When implementing your mechanism to ship logs to your stores, here are some questions we suggest you ask:
- how do I ensure my logs get to both my short-term and long-term stores?
- what happens if one of these stores is temporarily unavailable?
- what happens when the store comes back online?
The beats tools will detect periods of unavailability. They will remember how much they have sent and continue where they left off. They also use a protocol which is backpressure-aware, so they will not overload logstash when it comes back online.
One pattern is to have one process to ship logs to your long-term archive, and a second process to fill the short-term query tool from the long-term archive.
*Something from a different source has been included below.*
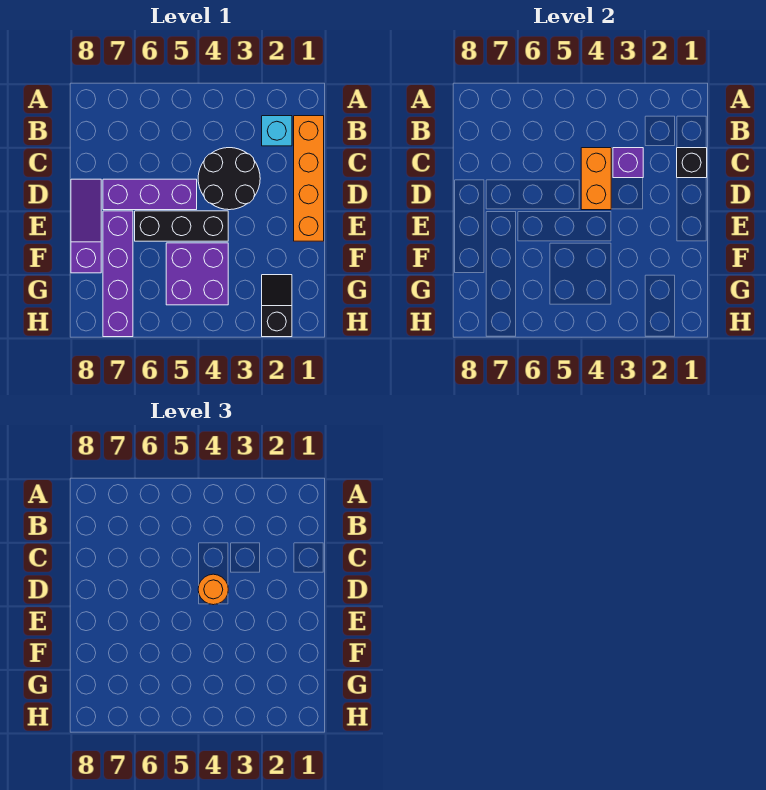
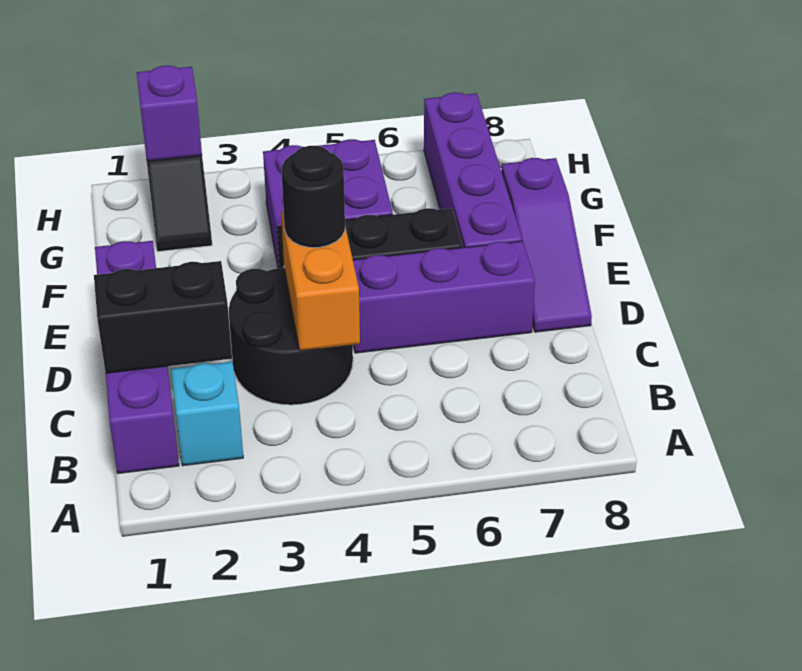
orange 1x4 brick [294,116,324,241] -> purple 1x4 brick [95,241,179,473]
black 1x1 brick [677,148,707,178] -> black 1x2 brick [94,261,232,373]
purple 1x1 brick [613,148,643,178] -> purple 1x1 brick moved to [136,66,202,161]
orange 1x1 round brick [198,574,228,605] -> black 1x1 round brick [282,146,345,248]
This way you can have confidence that everything has been correctly archived.
This section recommends some sensible default choices for log retention periods. These should be a starting point for a discussion, or a default choice in the absence of any other constraints.
Your product may have requirements which affect your choice of log retention periods. For example, PCI-DSS mandates 3 months of easily-accessible logs, and a year (no more, no less) of archived logs.
You shouldn’t need to store a long period of logs in your short-term queryable store. Sensible retention periods for short-term queryable logs are:
- non-production environments: no more than 7 days
- production environments: no more than 30 days
It’s sensible to keep logs in long-term archives for at least a year.